_Selected excerpt_.

>>>

The B & A PIPELINE CO., Plaintiff,
v.
Steve DORNEY, d/b/a SCD Production Co., Intervenor-Plaintiff-Appellant,
v.
ENSERCH CORPORATION, d/b/a Lone Star Gas Co., The B & A
Pipeline Co., and Atlantic Richfield Co.,
Defendants-Appellees.

Nos. 89-2119, 89-2670.

United States Court of Appeals,
Fifth Circuit.

July 6, 1990.
Rehearing Denied Aug. 14, 1990.

Michael G. Carroll, Otis Carroll, Ireland, Carroll & Kelley, Tyler, Tex., for Steve Dorney.

Jack Pew, Jr., Jackson, Walker, Winstead, Cantrell & Miller, Dallas, Tex., for Enserch Corp.

Larry D. Carlson, Ronald L. Palmer, Baker & Botts, Dallas, Tex., Rex A. Nichols, Nichols, Bailey & Watson, Longview, Tex., for B & A Pipeline and Atlantic Richfield.

Appeal from the United States District Court for the Eastern District of Texas.

Before WISDOM, JOHNSON, and DUHE, Circuit Judges.

WISDOM, Circuit Judge:

* We AFFIRM the district court's grant of summary judgment but REMAND the case for appropriate modification of the court's injunction.

II

An understanding of the case requires a detailed summation of the facts. On May 10, 1982 Henderson Clay Products (HCP) entered into a gas purchase contract with B & A Pipeline. B & A, an intrastate pipeline company in Texas, was wholly owned by HCP. The May 10 gas purchase contract provided that HCP would sell and deliver to B & A, at the maximum lawful price, natural gas produced from the leases HCP then held or later acquired within an area outlined on a map referred to in the contract as Exhibit "A".

On May 11, 1982, B & A entered into a gas purchase contract with Enserch Corporation (d/b/a Lone Star) by which B & A would sell gas to Lone Star at B & A's cost plus a transportation charge. This May 11 contract provided that B & A dedicate its "marketable interest in gas produced from the gas reserves underlying the lands and leases described in Exhibit 'B' and all of the gas produced from the lands and leases, subject to the gas purchase contracts described in Exhibit 'A' ".1

Both the May 10 and the May 11 contracts required the buyers (B & A and Lone Star, respectively) to take 85 percent of the delivery capacity of the wells on the contract acreage or to pay for that percentage of the delivery capacity even if the gas were not actually taken. Each contract had a ten year term.

During the period in which the May 10 and 11 contracts were being negotiated, B & A's employee, Wilhite, was negotiating with Dorney, who held leases on approximately 1190 acres in Rusk County, Texas. Dorney alleges that he and Wilhite struck a tentative agreement on the terms of a farmout agreement before May 10 and that Wilhite promised that HCP, through B & A, would market the gas from Dorney's acreage by dedicating it to B & A's upcoming contract with Lone Star. The farmout agreement, however, was not memorialized until November 4, 1982. It provided, among other things, that if HCP and its purchaser ever lowered their sale price below the maximum lawful price, Dorney had the right either to ratify the lower price or to market his gas to third parties. It also provided that, in the event of any payments made for gas not actually taken (such as might occur under a take-or-pay clause), Dorney would share in his proportionate part of all such payments. Dorney points to these two terms as evidence that the farmout agreement implied and the parties understood that HCP agreed to market Dorney's gas through B & A by dedicating Dorney's gas to B & A's May 11 contract with Lone Star.2 The farmout agreement between Dorney and HCP, however, does not mention dedication, B & A, Lone Star, or the May 10 and 11 gas purchase contracts.

<<<

[Dataset entries]
>>>

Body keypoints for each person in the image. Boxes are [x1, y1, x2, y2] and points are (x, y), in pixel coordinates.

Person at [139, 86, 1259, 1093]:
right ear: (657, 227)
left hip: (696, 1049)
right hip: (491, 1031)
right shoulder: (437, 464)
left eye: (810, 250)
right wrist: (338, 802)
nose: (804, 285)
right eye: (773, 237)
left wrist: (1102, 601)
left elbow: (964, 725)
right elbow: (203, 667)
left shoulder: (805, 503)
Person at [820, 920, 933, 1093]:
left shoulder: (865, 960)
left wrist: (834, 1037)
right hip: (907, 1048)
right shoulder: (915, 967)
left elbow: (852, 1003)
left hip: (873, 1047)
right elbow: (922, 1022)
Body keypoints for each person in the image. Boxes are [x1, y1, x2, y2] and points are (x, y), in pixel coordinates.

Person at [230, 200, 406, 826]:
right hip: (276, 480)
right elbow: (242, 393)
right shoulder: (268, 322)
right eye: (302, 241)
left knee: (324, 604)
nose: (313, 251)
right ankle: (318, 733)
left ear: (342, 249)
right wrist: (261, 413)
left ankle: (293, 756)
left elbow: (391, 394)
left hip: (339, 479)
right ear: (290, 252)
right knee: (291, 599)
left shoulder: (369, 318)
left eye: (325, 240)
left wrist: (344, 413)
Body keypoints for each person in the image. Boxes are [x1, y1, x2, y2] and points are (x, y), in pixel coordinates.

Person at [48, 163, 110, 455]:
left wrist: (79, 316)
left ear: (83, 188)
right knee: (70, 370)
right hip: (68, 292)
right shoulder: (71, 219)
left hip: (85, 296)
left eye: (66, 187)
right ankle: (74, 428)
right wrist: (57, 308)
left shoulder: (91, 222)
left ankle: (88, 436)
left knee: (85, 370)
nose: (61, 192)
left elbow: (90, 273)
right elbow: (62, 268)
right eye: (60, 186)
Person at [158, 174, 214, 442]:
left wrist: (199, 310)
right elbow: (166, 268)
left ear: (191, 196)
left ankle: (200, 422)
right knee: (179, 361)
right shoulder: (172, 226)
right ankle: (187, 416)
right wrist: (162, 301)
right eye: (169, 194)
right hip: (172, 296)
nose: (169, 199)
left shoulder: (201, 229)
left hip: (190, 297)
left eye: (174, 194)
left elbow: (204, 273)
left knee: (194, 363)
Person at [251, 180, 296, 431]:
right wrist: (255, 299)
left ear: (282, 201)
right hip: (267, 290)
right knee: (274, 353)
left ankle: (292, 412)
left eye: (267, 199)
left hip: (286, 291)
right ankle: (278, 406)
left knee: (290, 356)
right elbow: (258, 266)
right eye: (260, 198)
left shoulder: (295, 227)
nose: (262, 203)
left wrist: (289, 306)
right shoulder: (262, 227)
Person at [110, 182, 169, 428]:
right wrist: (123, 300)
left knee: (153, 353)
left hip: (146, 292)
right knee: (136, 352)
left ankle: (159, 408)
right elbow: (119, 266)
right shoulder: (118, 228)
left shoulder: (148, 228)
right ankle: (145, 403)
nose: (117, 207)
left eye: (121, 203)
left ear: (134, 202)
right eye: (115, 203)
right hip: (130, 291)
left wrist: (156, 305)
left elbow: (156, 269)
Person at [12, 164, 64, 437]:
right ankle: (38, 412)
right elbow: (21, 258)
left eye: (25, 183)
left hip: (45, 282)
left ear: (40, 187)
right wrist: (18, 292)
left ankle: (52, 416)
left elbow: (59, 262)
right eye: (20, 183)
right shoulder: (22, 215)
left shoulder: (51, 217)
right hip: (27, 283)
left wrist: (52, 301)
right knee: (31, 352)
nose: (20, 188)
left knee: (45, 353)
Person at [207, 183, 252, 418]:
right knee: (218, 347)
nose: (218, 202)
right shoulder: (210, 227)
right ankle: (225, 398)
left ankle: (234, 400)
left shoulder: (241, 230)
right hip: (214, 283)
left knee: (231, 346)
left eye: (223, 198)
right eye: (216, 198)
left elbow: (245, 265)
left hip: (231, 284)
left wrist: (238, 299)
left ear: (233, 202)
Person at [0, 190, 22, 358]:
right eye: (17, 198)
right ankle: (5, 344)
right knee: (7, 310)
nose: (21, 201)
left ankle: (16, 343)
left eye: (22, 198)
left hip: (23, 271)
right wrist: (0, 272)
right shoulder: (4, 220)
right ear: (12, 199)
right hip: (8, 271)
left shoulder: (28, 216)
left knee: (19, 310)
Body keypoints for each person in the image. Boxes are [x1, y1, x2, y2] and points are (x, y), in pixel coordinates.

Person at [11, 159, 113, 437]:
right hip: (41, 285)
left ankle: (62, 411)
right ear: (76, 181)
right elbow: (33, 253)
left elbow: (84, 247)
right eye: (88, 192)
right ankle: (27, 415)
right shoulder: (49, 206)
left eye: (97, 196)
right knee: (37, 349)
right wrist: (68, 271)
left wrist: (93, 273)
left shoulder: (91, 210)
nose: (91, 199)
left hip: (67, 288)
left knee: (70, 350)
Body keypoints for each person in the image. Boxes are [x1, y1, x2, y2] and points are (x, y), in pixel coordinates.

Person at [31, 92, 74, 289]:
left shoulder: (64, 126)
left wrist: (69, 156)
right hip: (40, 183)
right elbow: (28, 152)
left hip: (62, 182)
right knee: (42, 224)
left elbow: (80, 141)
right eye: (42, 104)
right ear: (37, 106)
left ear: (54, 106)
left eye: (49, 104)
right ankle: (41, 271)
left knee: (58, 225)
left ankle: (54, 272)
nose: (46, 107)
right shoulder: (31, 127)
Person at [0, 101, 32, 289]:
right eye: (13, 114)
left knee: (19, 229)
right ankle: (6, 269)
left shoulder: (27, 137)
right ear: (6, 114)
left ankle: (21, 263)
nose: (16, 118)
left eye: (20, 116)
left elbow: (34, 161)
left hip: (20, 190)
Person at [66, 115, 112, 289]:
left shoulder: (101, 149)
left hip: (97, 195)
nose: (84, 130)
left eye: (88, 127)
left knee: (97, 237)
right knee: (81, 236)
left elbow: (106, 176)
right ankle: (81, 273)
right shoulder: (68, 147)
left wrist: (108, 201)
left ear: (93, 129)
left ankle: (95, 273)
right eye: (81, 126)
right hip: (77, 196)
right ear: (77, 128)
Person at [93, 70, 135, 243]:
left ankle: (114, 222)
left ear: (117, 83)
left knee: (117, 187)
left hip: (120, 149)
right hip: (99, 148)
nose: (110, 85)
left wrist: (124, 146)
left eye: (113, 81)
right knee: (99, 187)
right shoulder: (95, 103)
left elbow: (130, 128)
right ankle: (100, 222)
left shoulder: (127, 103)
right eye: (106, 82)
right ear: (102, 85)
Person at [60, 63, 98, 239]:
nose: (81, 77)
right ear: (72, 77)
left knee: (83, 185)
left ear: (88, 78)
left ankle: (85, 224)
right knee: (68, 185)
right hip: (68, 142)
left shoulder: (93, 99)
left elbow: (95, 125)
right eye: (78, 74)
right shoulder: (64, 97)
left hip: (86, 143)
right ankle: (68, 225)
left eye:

<<<

_Tasks to complete_.
**a.** In the Fifth Circuit opinion, rename "Dallas" as "Austin" and write out everything from "July 6, 1990." down to "and Atlantic Richfield." with that change.
**b.** According to the Fifth Circuit opinion, on what date was the farmout agreement between Dorney and HCP memorialized?
**c.** Proceed with the Fifth Circuit opinion from the point where it stops.

_Responses to the tasks_.
**a.**
July 6, 1990.
Rehearing Denied Aug. 14, 1990.

Michael G. Carroll, Otis Carroll, Ireland, Carroll & Kelley, Tyler, Tex., for Steve Dorney.

Jack Pew, Jr., Jackson, Walker, Winstead, Cantrell & Miller, Austin, Tex., for Enserch Corp.

Larry D. Carlson, Ronald L. Palmer, Baker & Botts, Austin, Tex., Rex A. Nichols, Nichols, Bailey & Watson, Longview, Tex., for B & A Pipeline and Atlantic Richfield.

**b.** November 4, 1982.

**c.**
On April 15, 1983, HCP, B & A, and Lone Star modified the May 10 and 11 contracts to reduce the sale price to an amount less than the maximum lawful price. Dorney's approval for the reduction was secured pursuant to the farmout agreement.

Lone Star's performance under its May 11 contract with B & A began to falter as the market price of gas fell. On January 25, 1985, B & A filed suit in state court against Lone Star, seeking to recover under the take or pay provisions of the May 11 contract.

On June 1, 1985, Atlantic Richfield Company (ARCO) purchased HCP; this purchase included HCP's full ownership interest in B & A. ARCO stepped into HCP's shoes in relation to the farmout agreement and took over the handling of B & A's take-or-pay litigation against Lone Star.

Dorney filed a plea of intervention on December 27, 19853 claiming entitlement to what he alleged was his proportionate part of the proceeds of B & A's take-or-pay claim against Lone Star. Dorney based his claim in intervention on the fact that gas from his wells was marketed by B & A to Lone Star under the May 11 contract.

In February 1986, ARCO, B & A, and Lone Star reached a tentative settlement. That settlement was not made final until April 6, 1988. Pursuant to the settlement, B & A dismissed its claims against Lone Star in the state court action.4 The settlement took the form of an amendment to the May 11 gas purchase contract between B & A and Lone Star and required that Lone Star buy large quantities of gas above the market price. Lone Star also agreed to transport gas for B & A, ARCO, and ARCO's affiliates at a very favorable rate.

On July 10, 1986, B & A amended its May 10 gas purchase contract with HCP in two ways to comport with the tentative settlement B & A had reached with Lone Star in February. First, the new dedication provision of the contract listed specific wells rather than outlining areas on maps, the method utilized in the initial gas purchase contracts. The defendant/appellees describe this change as a clarification rather than a modification of the wells included. The second amendment deleted B & A's take or pay obligations. Those two changes, Dorney argues, significantly reduced the value to Dorney of the May 10 HCP/B & A contract.5

On April 19, 1988, Dorney amended his plea of intervention adding several federal claims and including ARCO and Lone Star as parties. Although B & A's state court action against Lone Star (in which Dorney had intervened) was dismissed, ARCO then filed an action in federal court (Dallas) seeking a declaratory judgment that ARCO had no liability for any of Dorney's claims. Dorney, as intervenor in the state court action, then had the state court action reinstated. The defendants removed that state case to federal court (Tyler) in May 1988. It is from this (first) Tyler case that this appeal arises. In July 1988, Dorney filed a second amended complaint in that Tyler suit. The Tyler trial court granted ARCO, B & A, and Lone Star's Motion for Summary Judgment as to Dorney's claims on December 12, 1988.